The U.S. Department Of Justice (DoJ) recently published an 83-page report on crypto, identifying the space as an “emerging threat” and “enforcement challenge." According to the report, the DoJ’s oversight related to crypto focuses on money services businesses (MSBs) and virtual asset service providers (VASPs).

The report reminds that entities offering “money transmitting services involving virtual assets,” are considered MSBs. Regarding exchanges, the report affirms that any venue — even those that don’t accept fiat currency and are based offshore but do business in some capacity in the U.S. — must register with the U.S. Treasury's Financial Crimes Enforcement Network.

Regarding peer-to-peer trading, the report explains that "Individual exchangers - as well as platforms and websites’ that don't adhere to regulations, may be subject to civil and criminal penalties." Operators of mixers and tumblers, services meant to obfuscate the transactional history of a coin, can be ‘criminally liable for money laundering’ given their explicit purpose.

In relation to fractured regulatory approaches across jurisdictions, the report explains that VASPs applying different standards to US customers or crypto-to-crypto transactions vs crypto-to-fiat, are in violation of the Bank Secrecy Act. The report claims that the DoJ has ‘robust authority to prosecute VASPs’ and others even when located outside the U.S. Jurisdiction may be established when ‘virtual asset transactions touch financial, data storage, or other computer systems within’ the U.S. 

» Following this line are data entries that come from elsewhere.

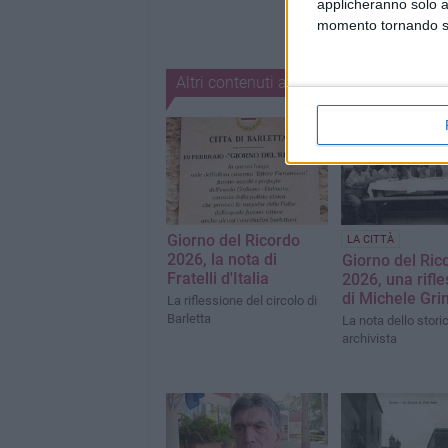
applicheranno solo a
momento tornando su 
Altri contenuti a tema
Giorno del Ricordo
LA CITTÀ
2026, la nota di
Giorno del Ric
Fratelli d'Italia
2026, una rifl
di Michele Gri
La riflessione del circolo di
Barletta
La nota dello stori
archivista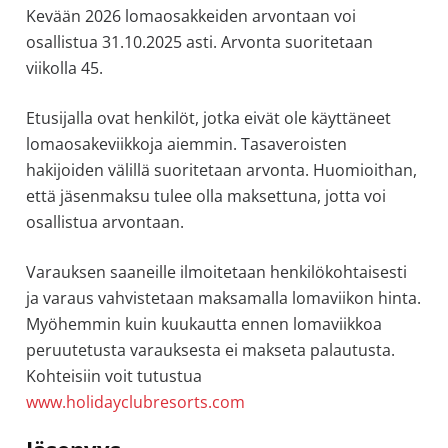
Kevään 2026 lomaosakkeiden arvontaan voi
osallistua 31.10.2025 asti. Arvonta suoritetaan
viikolla 45.
Etusijalla ovat henkilöt, jotka eivät ole käyttäneet
lomaosakeviikkoja aiemmin. Tasaveroisten
hakijoiden välillä suoritetaan arvonta. Huomioithan,
että jäsenmaksu tulee olla maksettuna, jotta voi
osallistua arvontaan.
Varauksen saaneille ilmoitetaan henkilökohtaisesti
ja varaus vahvistetaan maksamalla lomaviikon hinta.
Myöhemmin kuin kuukautta ennen lomaviikkoa
peruutetusta varauksesta ei makseta palautusta.
Kohteisiin voit tutustua
www.holidayclubresorts.com
Ensisijainen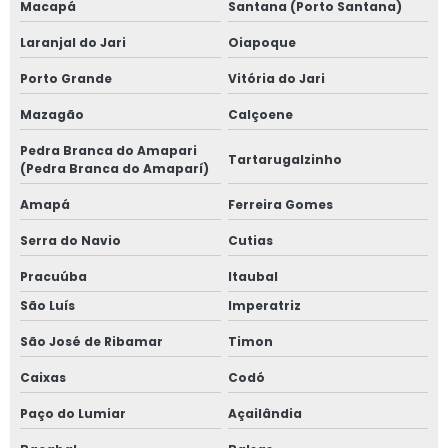
Macapá
Santana (Porto Santana)
Laranjal do Jari
Oiapoque
Porto Grande
Vitória do Jari
Mazagão
Calçoene
Pedra Branca do Amapari
Tartarugalzinho
(Pedra Branca do Amaparí)
Amapá
Ferreira Gomes
Serra do Navio
Cutias
Pracuúba
Itaubal
São Luís
Imperatriz
São José de Ribamar
Timon
Caixas
Codó
Paço do Lumiar
Açailândia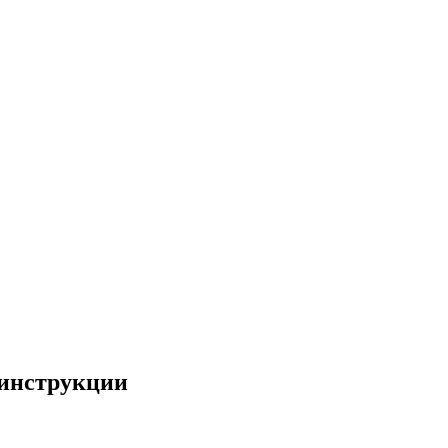
 инструкции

The fact that crypto has been on the radar of U.S. politicians hasn’t been a secret. President Trump, for example, is alleged to have told Treasury Secretary Steven Mnuchin to “Go after Bitcoin [for fraud].”The report also largely reiterates what we’ve known to be true of the US justice system’s view on crypto. High profile cases involving BitMEX, Bitfinex / Tether, KIK, and Telegram have shown that U.S. prosecutors clearly feel they have jurisdiction over non-U.S. domiciled businesses. This report, where the DoJ claims jurisdiction even if a transaction touches U.S.-based infrastructure, suggests readiness to go to great lengths to prosecute alleged law-breaking in crypto. These great lengths could include applications of jurisdiction that serve to reflect the nature of cryptocurrency offerings. For example, prosecutors may argue that a crypto project’s use of U.S.-based social media to market an asset, despite barring U.S. residents to invest, is enough to establish jurisdiction. In any case, the report suggests the DoJ sees much of crypto within some sort of striking distance.